From Software Futures, a sister publication.
Apple Computer Inc has been out on the road promoting its forthcoming Rhapsody operating system (OS) to interested developers and giving the first details since the company purchased the base technology with its acquisition of NeXT Software Inc in December last year. Apple is now prepared to be specific and – surprisingly – it has chosen to demonstrate Rhapsody running on an Intel-based Compaq box, rather than its own PowerPC-based hardware. The fact that development work for Rhapsody on Intel is farther along than for Rhapsody on PowerPC is a reflection of the platform priorities of NeXT, rather than Apple itself, the company insists. The choice of hardware is at least a confirmation of Apple’s claims that Rhapsody will allow developers to deploy their work in a number of environments. Apple representatives say that programs written for the new OS’s so-called ‘Yellow Box’ (an object-oriented environment based on NeXT’s OpenStep) will be deployable under five different systems: native versions of Rhapsody for Intel and for PowerPC processors; the forthcoming 8.0 release of the Macintosh OS; and also under Microsoft’s Windows 95 and NT operating systems. The most surprising item in the list is not Windows but the Macintosh.

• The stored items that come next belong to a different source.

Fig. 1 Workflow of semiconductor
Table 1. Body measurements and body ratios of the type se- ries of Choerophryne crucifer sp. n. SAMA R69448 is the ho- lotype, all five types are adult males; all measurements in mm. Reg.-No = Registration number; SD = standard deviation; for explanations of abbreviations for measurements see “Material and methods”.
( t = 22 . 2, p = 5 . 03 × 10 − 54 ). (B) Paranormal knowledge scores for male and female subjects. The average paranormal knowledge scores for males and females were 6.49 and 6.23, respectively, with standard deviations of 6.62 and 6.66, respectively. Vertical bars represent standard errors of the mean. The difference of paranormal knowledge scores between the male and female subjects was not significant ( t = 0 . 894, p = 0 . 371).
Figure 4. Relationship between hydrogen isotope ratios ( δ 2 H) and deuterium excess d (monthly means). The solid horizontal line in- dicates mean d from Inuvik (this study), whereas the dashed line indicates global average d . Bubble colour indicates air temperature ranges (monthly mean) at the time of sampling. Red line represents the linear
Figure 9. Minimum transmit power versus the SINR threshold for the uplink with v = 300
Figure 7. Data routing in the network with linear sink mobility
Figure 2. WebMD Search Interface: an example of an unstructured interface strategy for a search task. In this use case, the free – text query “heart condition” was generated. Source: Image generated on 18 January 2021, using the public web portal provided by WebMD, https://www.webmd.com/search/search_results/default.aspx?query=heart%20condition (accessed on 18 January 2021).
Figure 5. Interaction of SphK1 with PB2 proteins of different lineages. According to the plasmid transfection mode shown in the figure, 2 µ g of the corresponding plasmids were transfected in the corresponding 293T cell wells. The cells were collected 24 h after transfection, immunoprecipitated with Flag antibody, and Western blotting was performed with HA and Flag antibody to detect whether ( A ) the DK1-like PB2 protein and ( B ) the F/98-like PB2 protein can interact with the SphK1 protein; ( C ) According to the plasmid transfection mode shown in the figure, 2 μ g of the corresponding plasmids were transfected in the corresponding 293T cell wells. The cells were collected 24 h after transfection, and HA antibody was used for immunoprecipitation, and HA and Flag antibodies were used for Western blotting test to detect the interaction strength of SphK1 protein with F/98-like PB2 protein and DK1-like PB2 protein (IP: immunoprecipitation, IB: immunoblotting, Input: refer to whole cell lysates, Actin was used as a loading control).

MacOS cannot support true multi-threading and so it is likely to display a noticeable lack of performance when running modern applications that are designed to spawn multiple threads of execution. Implementing threads as independent co-operating processes under the old-fashioned rules of MacOS will have a much higher processing overhead than separate threads under, say, Windows 95.
By Lem Bingley
A spokesperson admitted that Apple is still invesrtigating the implications of supporting multi-threaded applications under MacOS: Deployment of Rhapsody applications under Windows 95 and NT will be via an Apple-supplied library and run-time element. This will effectively deliver a Yellow Box emulation under Windows 95 or NT, although applications will display a Windows look and feel. The run-time code was apparently inherited as a work in progress from NeXT, and involves no collaboration with Microsoft. Rhapsody itself will arrive as two separate stand- alone operating systems – one for Intel processors and one for PowerPC. Apple has re-affirmed plans to deliver a preview premier release early in 1998 with a complete unified release toward the middle of next year. Releases for both PowerPC and Intel are currently scheduled to be delivered simultaneously. Only Rhapsody for PowerPC will feature the Blue Box – a MacOS back-compatibility environment allowing Mac users to keep their existing software when they upgrade. Leon Baranovsky – Apple evangelist for Rhapsody, the internet and Java admits that the Blue Box will eat up 12MB of RAM when machines run both Rhapsody and MacOS applications, but points out that both old and new applications will be able to fully exploit Rhapsody’s virtual memory system. (Prepare for an increased level of hard-disk thrashing if you plan to run Yellow and Blue Box applications simultaneously in the future.) Baranovsky adds that the Blue Box code – which will be a direct ‘port’ of MacOS code to the bare- bones of the Rhapsody OS – will maintain a clear division from Yellow-Box Rhapsody code. There is still no word on a version of Rhapsody for Apple’s popular PowerBook range of portable computers. Jeroen Schalk, OS Technology evangelist with Apple’s European Developer Relations admits that none of the Rhapsody versions yet announced will have the power-management facilities necessary for a battery-powered machine. Schalk adds that implementing Rhapsody’s virtual memory facilities will be difficult on a machine which is not able to power the hard-disk continuously (portables switch off the hard-disk whenever possible to prolong battery life). You don’t see many Unix-based portables, for the same reason, Schalk said.